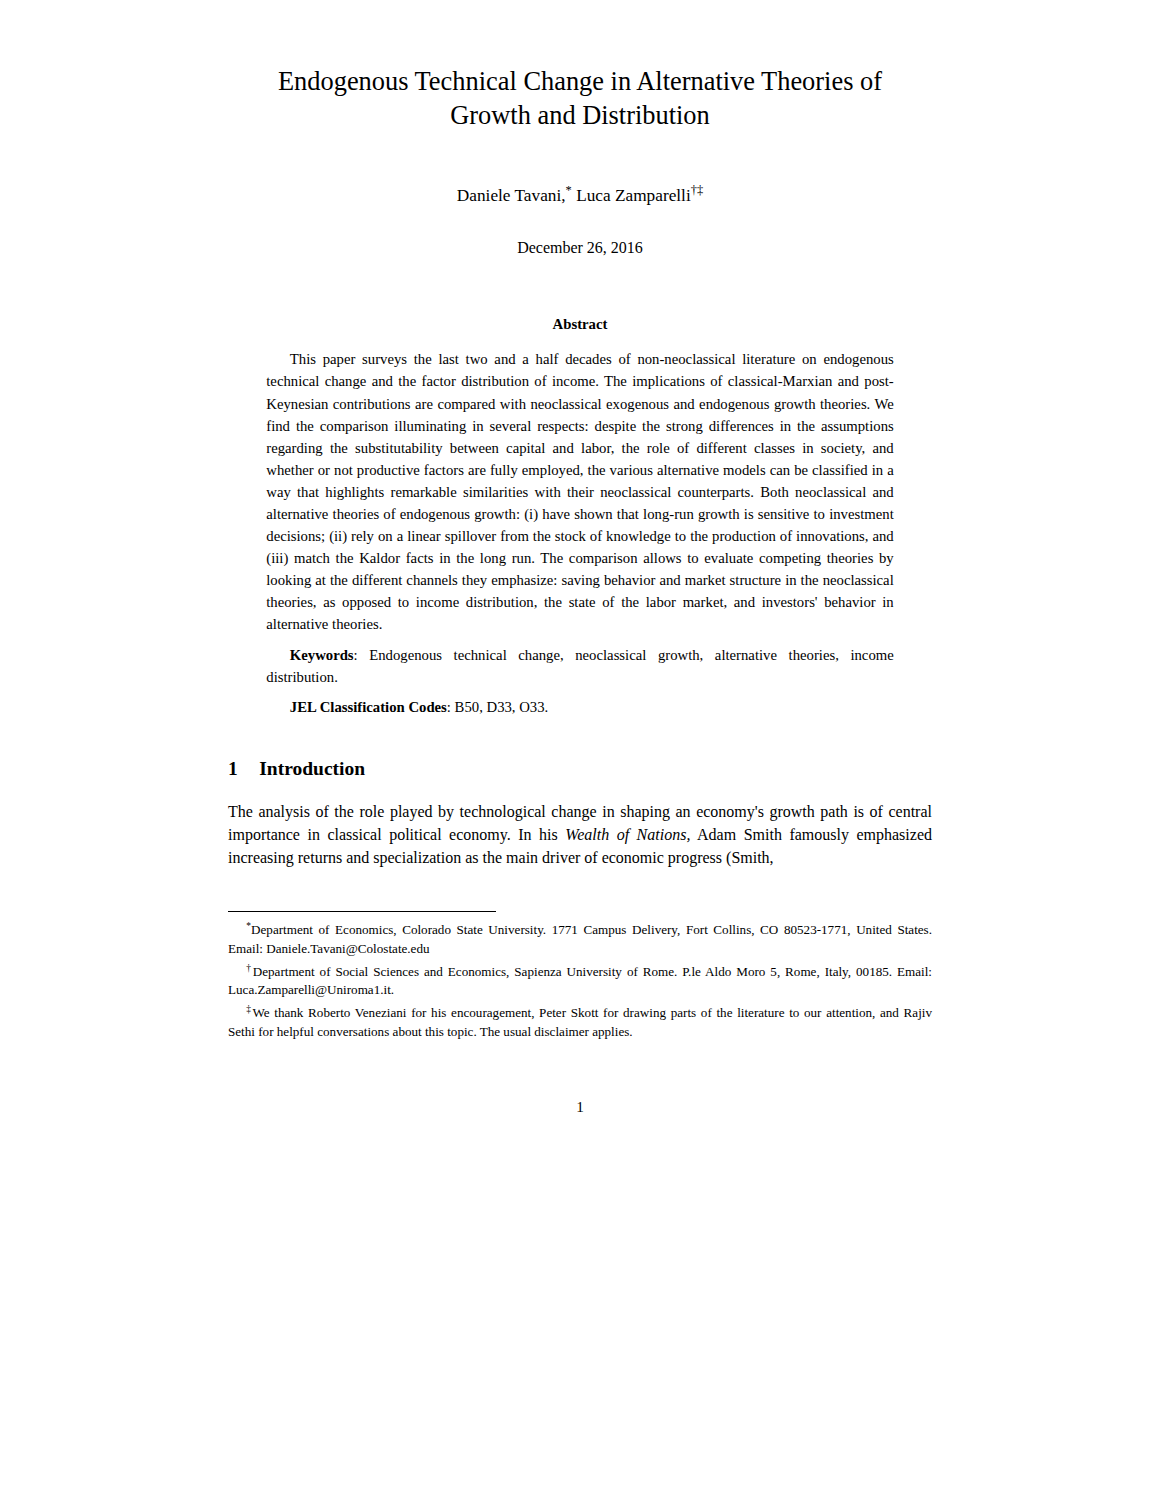Endogenous Technical Change in Alternative Theories of
Growth and Distribution
Daniele Tavani,* Luca Zamparelli†‡
December 26, 2016
Abstract
This paper surveys the last two and a half decades of non-neoclassical literature on endogenous technical change and the factor distribution of income. The implications of classical-Marxian and post-Keynesian contributions are compared with neoclassical exogenous and endogenous growth theories. We find the comparison illuminating in several respects: despite the strong differences in the assumptions regarding the substitutability between capital and labor, the role of different classes in society, and whether or not productive factors are fully employed, the various alternative models can be classified in a way that highlights remarkable similarities with their neoclassical counterparts. Both neoclassical and alternative theories of endogenous growth: (i) have shown that long-run growth is sensitive to investment decisions; (ii) rely on a linear spillover from the stock of knowledge to the production of innovations, and (iii) match the Kaldor facts in the long run. The comparison allows to evaluate competing theories by looking at the different channels they emphasize: saving behavior and market structure in the neoclassical theories, as opposed to income distribution, the state of the labor market, and investors' behavior in alternative theories.
Keywords: Endogenous technical change, neoclassical growth, alternative theories, income distribution.
JEL Classification Codes: B50, D33, O33.
1 Introduction
The analysis of the role played by technological change in shaping an economy's growth path is of central importance in classical political economy. In his Wealth of Nations, Adam Smith famously emphasized increasing returns and specialization as the main driver of economic progress (Smith,
*Department of Economics, Colorado State University. 1771 Campus Delivery, Fort Collins, CO 80523-1771, United States. Email: Daniele.Tavani@Colostate.edu
†Department of Social Sciences and Economics, Sapienza University of Rome. P.le Aldo Moro 5, Rome, Italy, 00185. Email: Luca.Zamparelli@Uniroma1.it.
‡We thank Roberto Veneziani for his encouragement, Peter Skott for drawing parts of the literature to our attention, and Rajiv Sethi for helpful conversations about this topic. The usual disclaimer applies.
1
-----
TASK – Set down exactly the lines that begin with the one containing "00185. Email: Luca.Zamparelli@Uniroma1.it." and end with the last line above, and no others.

WRITTEN REPLY –
†Department of Social Sciences and Economics, Sapienza University of Rome. P.le Aldo Moro 5, Rome, Italy, 00185. Email: Luca.Zamparelli@Uniroma1.it.
‡We thank Roberto Veneziani for his encouragement, Peter Skott for drawing parts of the literature to our attention, and Rajiv Sethi for helpful conversations about this topic. The usual disclaimer applies.
1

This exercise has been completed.